TASK: Change every "lens line" in the rows below to "intrinsics line" and write the rows out again with nothing else altered. Leave the pictures out.

SOURCE RECORDS:
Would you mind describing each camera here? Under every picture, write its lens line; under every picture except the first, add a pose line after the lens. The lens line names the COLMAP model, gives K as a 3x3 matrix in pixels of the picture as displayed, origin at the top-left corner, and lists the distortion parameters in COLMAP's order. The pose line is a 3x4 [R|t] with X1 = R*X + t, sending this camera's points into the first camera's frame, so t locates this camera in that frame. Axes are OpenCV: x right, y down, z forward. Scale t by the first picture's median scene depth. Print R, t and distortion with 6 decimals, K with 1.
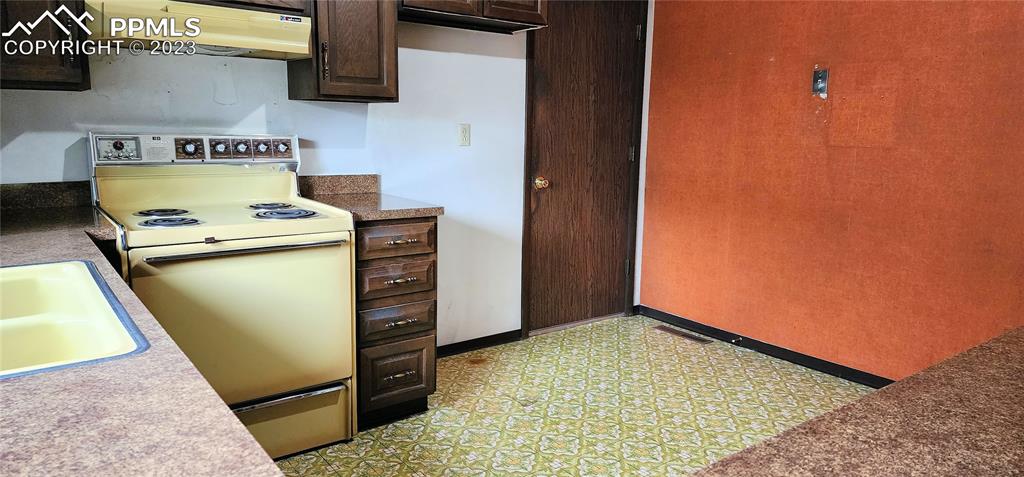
lens RADIAL K [[681.6, 0, 510.2], [0, 681.6, 231.5], [0, 0, 1]] dist [0.122978, -0.134319]
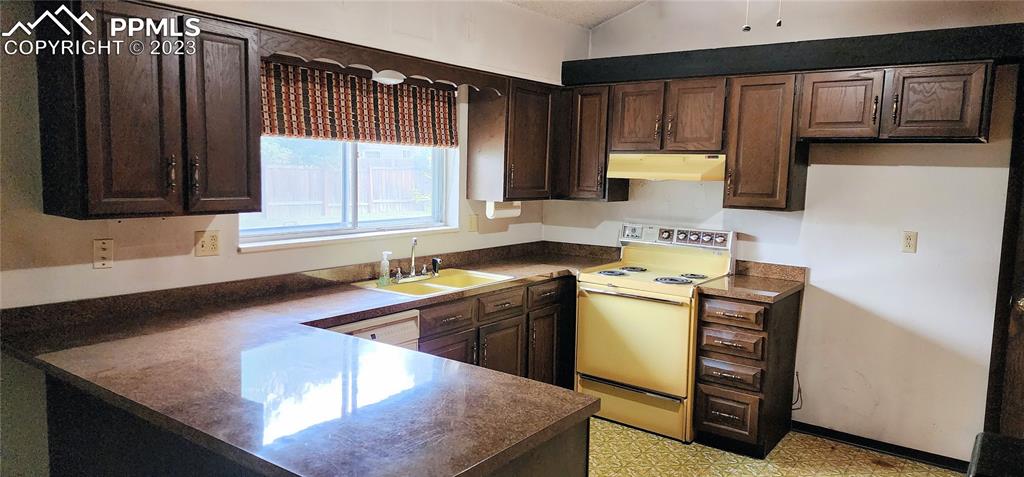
lens RADIAL K [[673.6, 0, 512.8], [0, 673.6, 238.3], [0, 0, 1]] dist [0.121820, -0.130629]
pose [[0.282004, 0.089077, -0.955269, 0.924096], [-0.170726, 0.984448, 0.041398, -0.108302], [0.944101, 0.151415, 0.292826, 0.163541]]
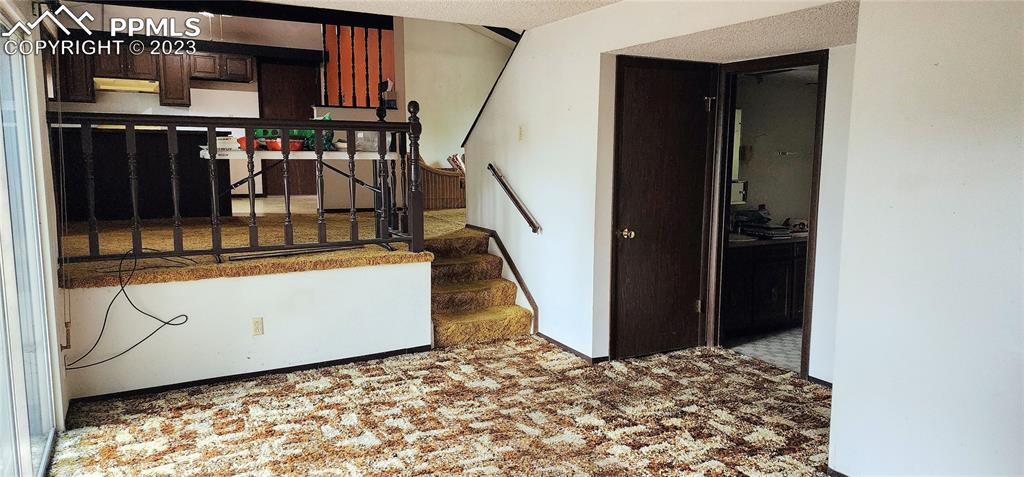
lens RADIAL K [[676.0, 0, 516.0], [0, 676.0, 237.5], [0, 0, 1]] dist [0.114801, -0.131541]
pose [[0.989310, 0.009342, -0.145528, 1.870369], [-0.013990, 0.999423, -0.030949, 0.520960], [0.145155, 0.032654, 0.988870, -2.007250]]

OUTPUT FOR THIS EXERCISE:
Would you mind describing each camera here? Under every picture, write its intrinsics line; under every picture except the first, add a pose line after the lens. The intrinsics line names the COLMAP model, gives K as a 3x3 matrix in pixels of the picture as displayed, origin at the top-left corner, and lists the distortion parameters in COLMAP's order. The pose line is a 3x4 [R|t] with X1 = R*X + t, sending this camera's points into the first camera's frame, so t locates this camera in that frame. Axes are OpenCV: x right, y down, z forward. Scale t by the first picture's median scene depth. Print R, t and distortion with 6 decimals, K with 1.
lens RADIAL K [[681.6, 0, 510.2], [0, 681.6, 231.5], [0, 0, 1]] dist [0.122978, -0.134319]
lens RADIAL K [[673.6, 0, 512.8], [0, 673.6, 238.3], [0, 0, 1]] dist [0.121820, -0.130629]
pose [[0.282004, 0.089077, -0.955269, 0.924096], [-0.170726, 0.984448, 0.041398, -0.108302], [0.944101, 0.151415, 0.292826, 0.163541]]
lens RADIAL K [[676.0, 0, 516.0], [0, 676.0, 237.5], [0, 0, 1]] dist [0.114801, -0.131541]
pose [[0.989310, 0.009342, -0.145528, 1.870369], [-0.013990, 0.999423, -0.030949, 0.520960], [0.145155, 0.032654, 0.988870, -2.007250]]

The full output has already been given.